Ja, das wäre eine elegante und einfache Lösung.

Gruß Hahnus


----------



## Matze001 (8 Oktober 2011)

Kannst ja mal in den Chat kommen, Volker und ich sind dort gerade, das Ergebnis kannst du ja dann hier in dem Beitrag niederschreiben.

Den Chat findest du oben in der Navileiste des Forums!

Grüße

Marcel


----------



## merlin (8 Oktober 2011)

Hallo

Ich verwende zur reinen Visualisierung atvise
(http://www.atvise.com/en/news/51-webmi2ads-atvise-embedded-web-server-for-beckhoff-plcs).

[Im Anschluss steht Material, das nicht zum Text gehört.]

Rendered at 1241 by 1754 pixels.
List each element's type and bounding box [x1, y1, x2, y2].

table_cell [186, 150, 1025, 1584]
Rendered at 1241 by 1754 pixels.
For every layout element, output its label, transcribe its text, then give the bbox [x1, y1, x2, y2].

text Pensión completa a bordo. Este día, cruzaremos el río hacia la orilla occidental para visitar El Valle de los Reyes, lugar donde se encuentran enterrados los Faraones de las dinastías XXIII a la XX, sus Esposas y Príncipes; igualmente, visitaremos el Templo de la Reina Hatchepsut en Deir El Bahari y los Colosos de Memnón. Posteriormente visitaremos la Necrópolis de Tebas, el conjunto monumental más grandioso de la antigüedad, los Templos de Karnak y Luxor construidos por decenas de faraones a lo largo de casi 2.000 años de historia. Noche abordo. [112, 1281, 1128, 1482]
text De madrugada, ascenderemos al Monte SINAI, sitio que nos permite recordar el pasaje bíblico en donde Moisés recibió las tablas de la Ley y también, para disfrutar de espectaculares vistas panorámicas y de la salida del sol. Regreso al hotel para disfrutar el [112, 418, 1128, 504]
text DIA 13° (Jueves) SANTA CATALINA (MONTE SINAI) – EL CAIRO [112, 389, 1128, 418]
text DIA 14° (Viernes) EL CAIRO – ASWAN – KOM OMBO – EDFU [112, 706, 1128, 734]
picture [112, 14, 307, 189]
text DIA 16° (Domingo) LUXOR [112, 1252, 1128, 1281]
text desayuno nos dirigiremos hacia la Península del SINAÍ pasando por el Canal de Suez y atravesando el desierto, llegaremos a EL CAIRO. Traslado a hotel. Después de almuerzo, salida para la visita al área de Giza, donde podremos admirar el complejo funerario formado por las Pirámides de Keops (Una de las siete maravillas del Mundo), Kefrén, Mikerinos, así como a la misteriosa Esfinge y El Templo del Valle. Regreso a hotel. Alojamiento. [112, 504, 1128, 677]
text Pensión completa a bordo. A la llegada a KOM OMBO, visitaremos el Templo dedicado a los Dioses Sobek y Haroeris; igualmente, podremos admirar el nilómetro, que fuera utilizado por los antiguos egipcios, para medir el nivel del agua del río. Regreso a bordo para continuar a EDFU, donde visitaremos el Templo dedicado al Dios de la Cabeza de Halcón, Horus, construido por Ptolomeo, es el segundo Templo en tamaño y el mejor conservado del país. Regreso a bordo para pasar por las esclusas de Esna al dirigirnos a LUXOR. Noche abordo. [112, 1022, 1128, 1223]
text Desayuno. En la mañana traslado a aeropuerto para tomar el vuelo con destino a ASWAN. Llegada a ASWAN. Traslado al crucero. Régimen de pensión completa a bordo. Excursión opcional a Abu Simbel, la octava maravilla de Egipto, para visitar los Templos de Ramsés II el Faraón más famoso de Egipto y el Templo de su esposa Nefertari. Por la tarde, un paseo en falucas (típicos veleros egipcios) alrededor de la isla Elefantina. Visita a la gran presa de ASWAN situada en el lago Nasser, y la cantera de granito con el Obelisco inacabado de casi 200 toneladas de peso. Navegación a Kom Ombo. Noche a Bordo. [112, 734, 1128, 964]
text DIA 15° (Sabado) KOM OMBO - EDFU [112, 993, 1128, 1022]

Kostet bei uns in Österreich 280€ und wie ich finde ist es für den Preis extrem genial.

sg
Tom


----------



## Hahnus (10 Oktober 2011)

@Merlin:
Danke- das sieht wirklich interessant aus.

Gruß Hahnus


----------



## Gerri (2 November 2011)

Die TwinCAT PLC HMI / bzw CE kann über DVI verwendet werden. Praktisch ist, dass du die Variablen direkt aus einer liste auswählen kannst. Permanent die Visu zu benutzen kann man jedoch umgehen wenn man diese erst am Ende aktiviert und vorher in TwinCAT laufen lässt. dann kannst du testen, Bedienen ohne das Sie dir den Bildschirm verdeckt. Aber Beckhoff unterstütz auch die S7 Verbindung, somit kannst du WinCC Flexible ebenfalls nutzen, oder Beijer, oder Inosoft...


----------